▶ _ABOUT THIS TASK_: Lines holding the word "небо" are the ones to copy from the data below.

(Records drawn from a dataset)
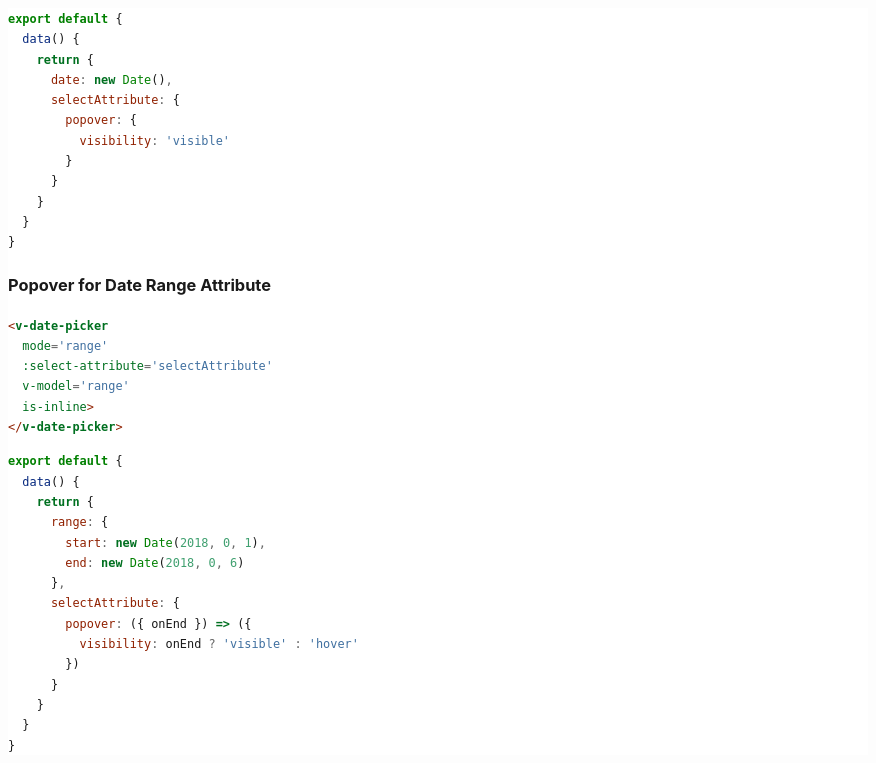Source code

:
 ```javascript
export default {
  data() {
    return {
      date: new Date(),
      selectAttribute: {
        popover: {
          visibility: 'visible'
        }
      }
    }
  }
}
```

<ClientOnly>
  <guide-datepicker-single-popover>
  </guide-datepicker-single-popover>
</ClientOnly>

### Popover for Date Range Attribute

```html
<v-date-picker
  mode='range'
  :select-attribute='selectAttribute'
  v-model='range'
  is-inline>
</v-date-picker>
```

```javascript
export default {
  data() {
    return {
      range: {
        start: new Date(2018, 0, 1),
        end: new Date(2018, 0, 6)
      },
      selectAttribute: {
        popover: ({ onEnd }) => ({
          visibility: onEnd ? 'visible' : 'hover'
        })
      }
    }
  }
}
```

<ClientOnly>
  <guide-datepicker-range-popover>
  </guide-datepicker-range-popover>
</ClientOnly>
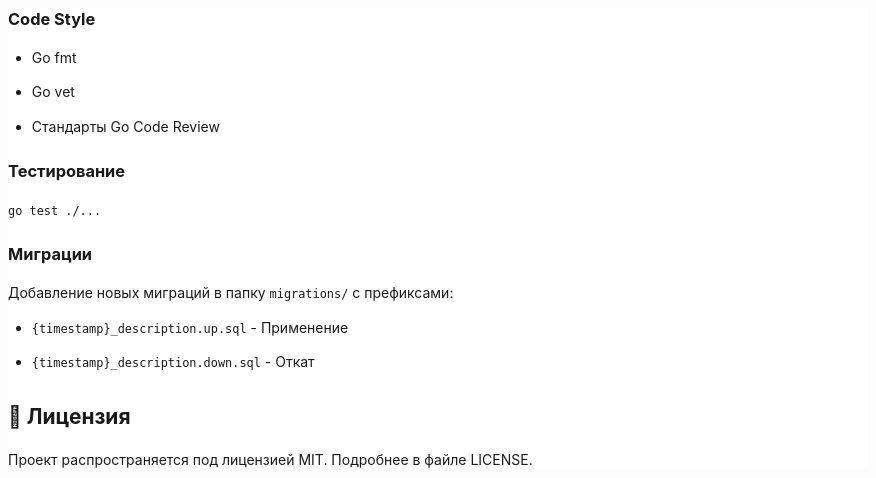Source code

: ### **Code Style**

* Go fmt

* Go vet

* Стандарты Go Code Review

### **Тестирование**

```
go test ./...
```

### **Миграции**

Добавление новых миграций в папку `migrations/` с префиксами:

* `{timestamp}_description.up.sql` - Применение

* `{timestamp}_description.down.sql` - Откат

## **📄 Лицензия**

Проект распространяется под лицензией MIT. Подробнее в файле LICENSE.
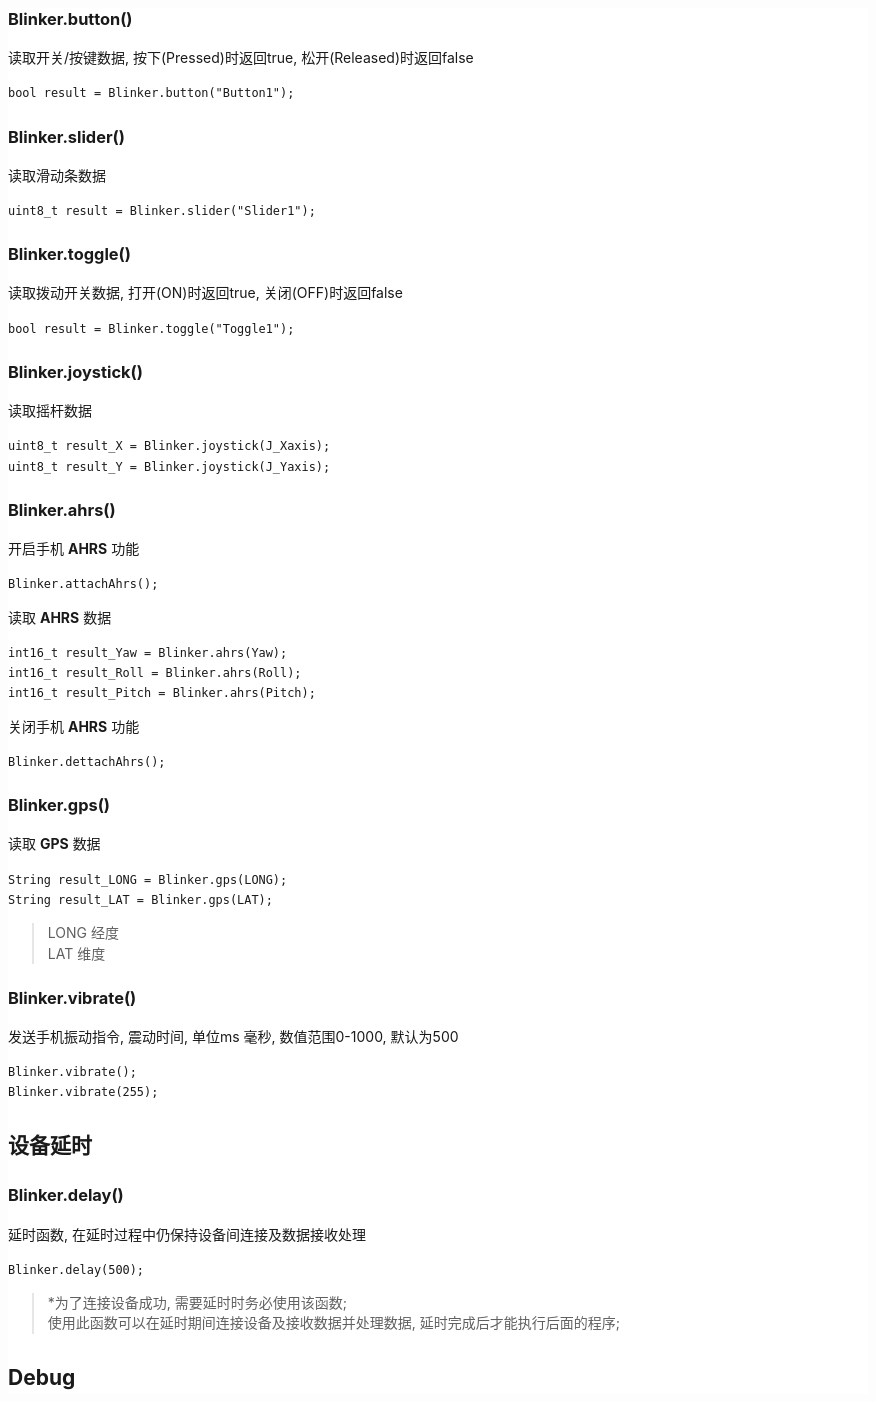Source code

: ### Blinker.button() 
读取开关/按键数据, 按下(Pressed)时返回true, 松开(Released)时返回false
```
bool result = Blinker.button("Button1");
```
### Blinker.slider()
读取滑动条数据
```
uint8_t result = Blinker.slider("Slider1");
```
### Blinker.toggle() 
读取拨动开关数据, 打开(ON)时返回true, 关闭(OFF)时返回false
```
bool result = Blinker.toggle("Toggle1");
```
### Blinker.joystick()
读取摇杆数据
```
uint8_t result_X = Blinker.joystick(J_Xaxis);
uint8_t result_Y = Blinker.joystick(J_Yaxis);
```
### Blinker.ahrs()
开启手机 **AHRS** 功能
```
Blinker.attachAhrs();
```
读取 **AHRS** 数据
```
int16_t result_Yaw = Blinker.ahrs(Yaw);
int16_t result_Roll = Blinker.ahrs(Roll);
int16_t result_Pitch = Blinker.ahrs(Pitch);
```
关闭手机 **AHRS** 功能
```
Blinker.dettachAhrs();
```
### Blinker.gps()

读取 **GPS** 数据
```
String result_LONG = Blinker.gps(LONG);  
String result_LAT = Blinker.gps(LAT);
```
> LONG 经度  
> LAT 维度  

### Blinker.vibrate()
发送手机振动指令, 震动时间, 单位ms 毫秒, 数值范围0-1000, 默认为500
```
Blinker.vibrate();
Blinker.vibrate(255);  
```
## 设备延时
### Blinker.delay()
延时函数, 在延时过程中仍保持设备间连接及数据接收处理
```
Blinker.delay(500);
```
>*为了连接设备成功, 需要延时时务必使用该函数;  
>使用此函数可以在延时期间连接设备及接收数据并处理数据, 延时完成后才能执行后面的程序;  
## Debug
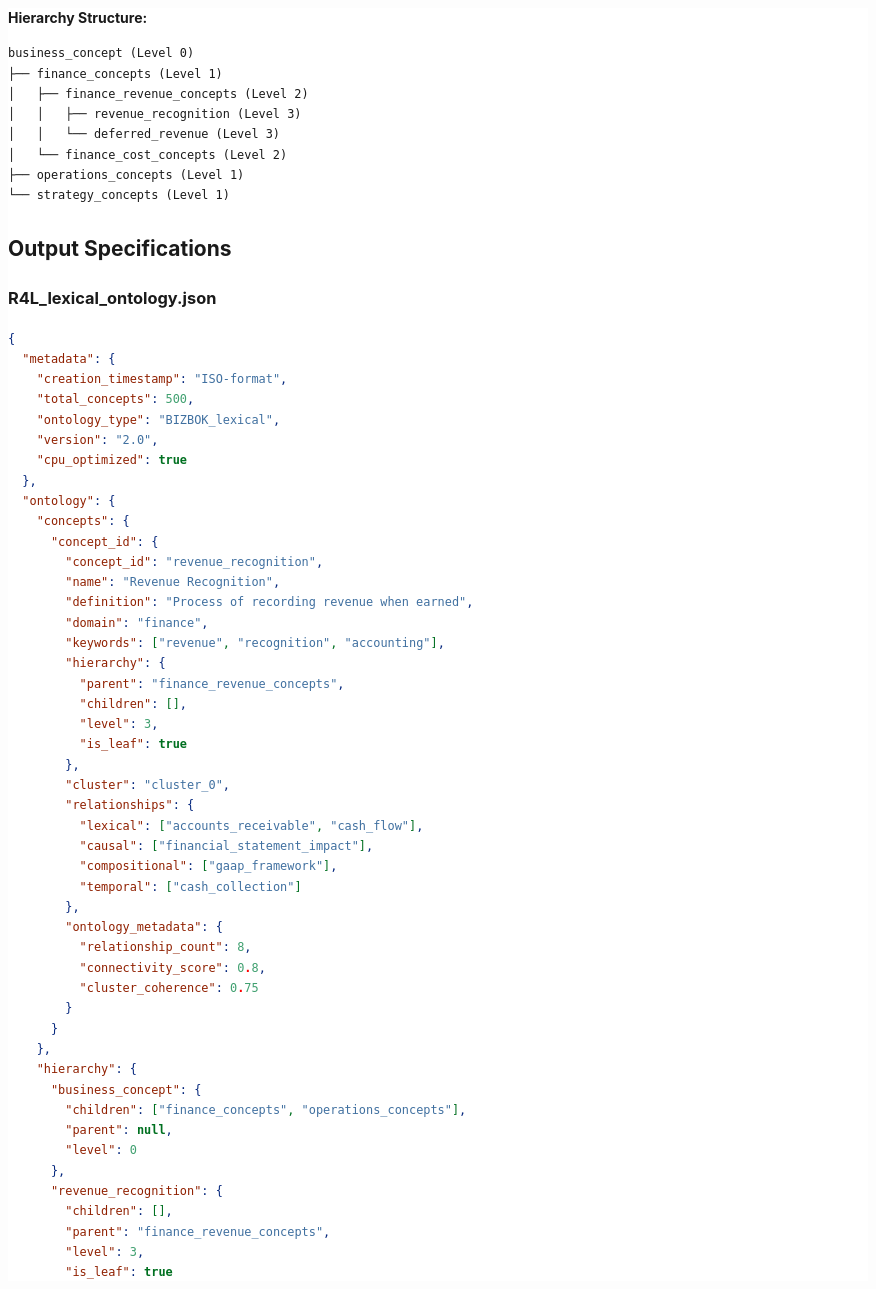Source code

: **Hierarchy Structure:**
```
business_concept (Level 0)
├── finance_concepts (Level 1)
│   ├── finance_revenue_concepts (Level 2)
│   │   ├── revenue_recognition (Level 3)
│   │   └── deferred_revenue (Level 3)
│   └── finance_cost_concepts (Level 2)
├── operations_concepts (Level 1)
└── strategy_concepts (Level 1)
```

## Output Specifications

### R4L_lexical_ontology.json
```json
{
  "metadata": {
    "creation_timestamp": "ISO-format",
    "total_concepts": 500,
    "ontology_type": "BIZBOK_lexical",
    "version": "2.0",
    "cpu_optimized": true
  },
  "ontology": {
    "concepts": {
      "concept_id": {
        "concept_id": "revenue_recognition",
        "name": "Revenue Recognition",
        "definition": "Process of recording revenue when earned",
        "domain": "finance",
        "keywords": ["revenue", "recognition", "accounting"],
        "hierarchy": {
          "parent": "finance_revenue_concepts",
          "children": [],
          "level": 3,
          "is_leaf": true
        },
        "cluster": "cluster_0",
        "relationships": {
          "lexical": ["accounts_receivable", "cash_flow"],
          "causal": ["financial_statement_impact"],
          "compositional": ["gaap_framework"],
          "temporal": ["cash_collection"]
        },
        "ontology_metadata": {
          "relationship_count": 8,
          "connectivity_score": 0.8,
          "cluster_coherence": 0.75
        }
      }
    },
    "hierarchy": {
      "business_concept": {
        "children": ["finance_concepts", "operations_concepts"],
        "parent": null,
        "level": 0
      },
      "revenue_recognition": {
        "children": [],
        "parent": "finance_revenue_concepts",
        "level": 3,
        "is_leaf": true
```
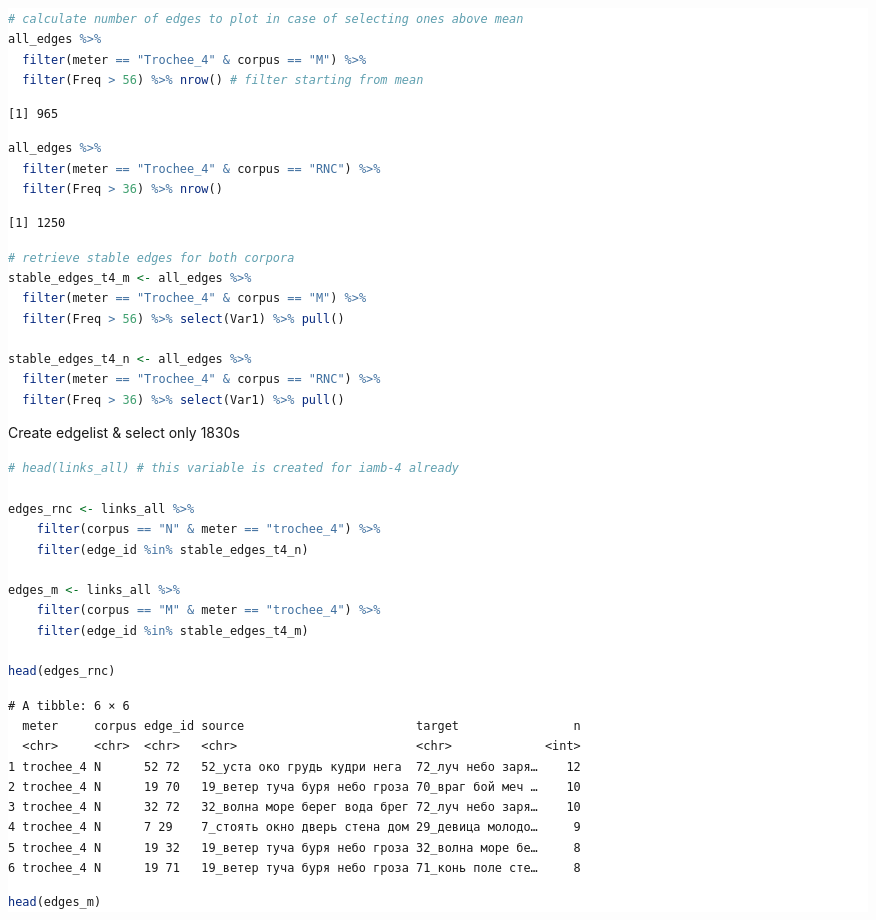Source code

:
 ``` r
# calculate number of edges to plot in case of selecting ones above mean
all_edges %>% 
  filter(meter == "Trochee_4" & corpus == "M") %>% 
  filter(Freq > 56) %>% nrow() # filter starting from mean
```

    [1] 965

``` r
all_edges %>% 
  filter(meter == "Trochee_4" & corpus == "RNC") %>% 
  filter(Freq > 36) %>% nrow()
```

    [1] 1250

``` r
# retrieve stable edges for both corpora 
stable_edges_t4_m <- all_edges %>% 
  filter(meter == "Trochee_4" & corpus == "M") %>% 
  filter(Freq > 56) %>% select(Var1) %>% pull()

stable_edges_t4_n <- all_edges %>% 
  filter(meter == "Trochee_4" & corpus == "RNC") %>% 
  filter(Freq > 36) %>% select(Var1) %>% pull()
```

Create edgelist & select only 1830s

``` r
# head(links_all) # this variable is created for iamb-4 already

edges_rnc <- links_all %>% 
    filter(corpus == "N" & meter == "trochee_4") %>% 
    filter(edge_id %in% stable_edges_t4_n) 

edges_m <- links_all %>% 
    filter(corpus == "M" & meter == "trochee_4") %>% 
    filter(edge_id %in% stable_edges_t4_m) 

head(edges_rnc)
```

    # A tibble: 6 × 6
      meter     corpus edge_id source                        target                n
      <chr>     <chr>  <chr>   <chr>                         <chr>             <int>
    1 trochee_4 N      52 72   52_уста око грудь кудри нега  72_луч небо заря…    12
    2 trochee_4 N      19 70   19_ветер туча буря небо гроза 70_враг бой меч …    10
    3 trochee_4 N      32 72   32_волна море берег вода брег 72_луч небо заря…    10
    4 trochee_4 N      7 29    7_стоять окно дверь стена дом 29_девица молодо…     9
    5 trochee_4 N      19 32   19_ветер туча буря небо гроза 32_волна море бе…     8
    6 trochee_4 N      19 71   19_ветер туча буря небо гроза 71_конь поле сте…     8

``` r
head(edges_m)
```
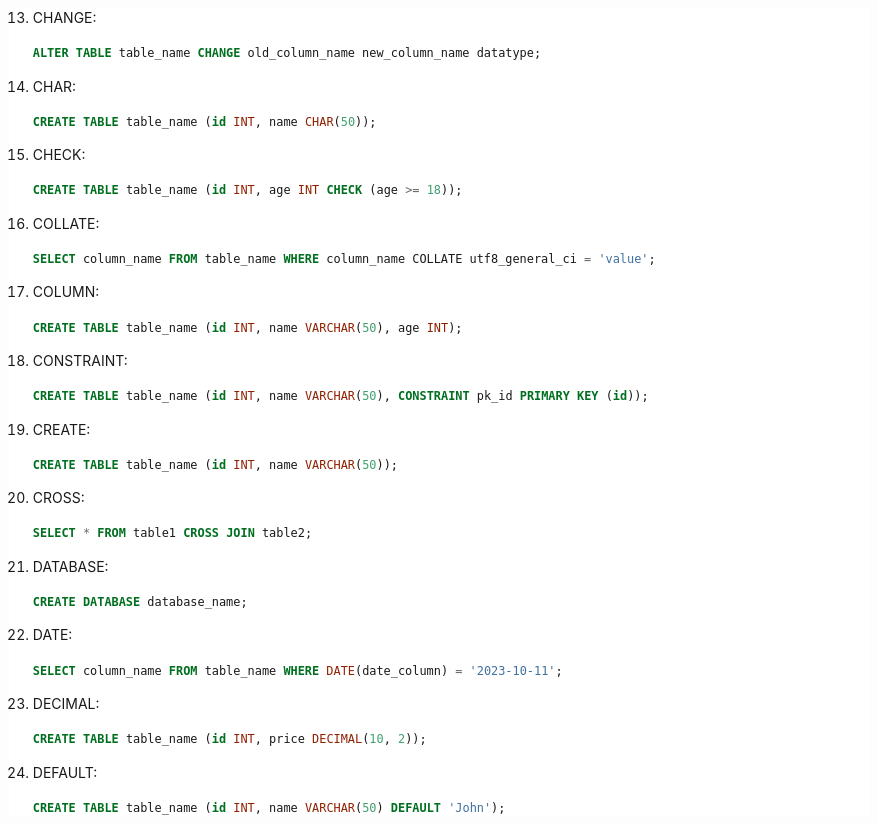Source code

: 13. CHANGE:
    ```sql
    ALTER TABLE table_name CHANGE old_column_name new_column_name datatype;
    ```

14. CHAR:
    ```sql
    CREATE TABLE table_name (id INT, name CHAR(50));
    ```

15. CHECK:
    ```sql
    CREATE TABLE table_name (id INT, age INT CHECK (age >= 18));
    ```

16. COLLATE:
    ```sql
    SELECT column_name FROM table_name WHERE column_name COLLATE utf8_general_ci = 'value';
    ```

17. COLUMN:
    ```sql
    CREATE TABLE table_name (id INT, name VARCHAR(50), age INT);
    ```

18. CONSTRAINT:
    ```sql
    CREATE TABLE table_name (id INT, name VARCHAR(50), CONSTRAINT pk_id PRIMARY KEY (id));
    ```

19. CREATE:
    ```sql
    CREATE TABLE table_name (id INT, name VARCHAR(50));
    ```

20. CROSS:
    ```sql
    SELECT * FROM table1 CROSS JOIN table2;
    ```

21. DATABASE:
    ```sql
    CREATE DATABASE database_name;
    ```

22. DATE:
    ```sql
    SELECT column_name FROM table_name WHERE DATE(date_column) = '2023-10-11';
    ```

23. DECIMAL:
    ```sql
    CREATE TABLE table_name (id INT, price DECIMAL(10, 2));
    ```

24. DEFAULT:
    ```sql
    CREATE TABLE table_name (id INT, name VARCHAR(50) DEFAULT 'John');
    ```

▶ _TASK RESULT_:
    1 trochee_4 N      52 72   52_уста око грудь кудри нега  72_луч небо заря…    12
    2 trochee_4 N      19 70   19_ветер туча буря небо гроза 70_враг бой меч …    10
    3 trochee_4 N      32 72   32_волна море берег вода брег 72_луч небо заря…    10
    5 trochee_4 N      19 32   19_ветер туча буря небо гроза 32_волна море бе…     8
    6 trochee_4 N      19 71   19_ветер туча буря небо гроза 71_конь поле сте…     8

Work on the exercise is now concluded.